___ INPUT RECORDS

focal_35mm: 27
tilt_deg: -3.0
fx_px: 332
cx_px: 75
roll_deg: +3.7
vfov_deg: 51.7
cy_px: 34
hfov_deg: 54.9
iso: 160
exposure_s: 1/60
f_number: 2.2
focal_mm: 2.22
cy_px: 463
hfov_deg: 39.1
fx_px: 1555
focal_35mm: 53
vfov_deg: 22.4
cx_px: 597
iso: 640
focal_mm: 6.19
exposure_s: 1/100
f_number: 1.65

______
___ INPUT RECORDS

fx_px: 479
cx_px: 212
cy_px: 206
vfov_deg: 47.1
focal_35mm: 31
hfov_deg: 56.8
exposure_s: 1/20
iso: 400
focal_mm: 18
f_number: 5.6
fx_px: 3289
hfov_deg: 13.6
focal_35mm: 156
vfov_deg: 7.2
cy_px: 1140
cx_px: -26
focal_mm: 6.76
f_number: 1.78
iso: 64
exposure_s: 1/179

______

• **ABOUT THIS TASK**:
Return only the part of the records above that opens with the line containing "vfov_deg: 51.7" and closes with the line containing "f_number: 1.65", ends included.

• **RESULT**:
vfov_deg: 51.7
cy_px: 34
hfov_deg: 54.9
iso: 160
exposure_s: 1/60
f_number: 2.2
focal_mm: 2.22
cy_px: 463
hfov_deg: 39.1
fx_px: 1555
focal_35mm: 53
vfov_deg: 22.4
cx_px: 597
iso: 640
focal_mm: 6.19
exposure_s: 1/100
f_number: 1.65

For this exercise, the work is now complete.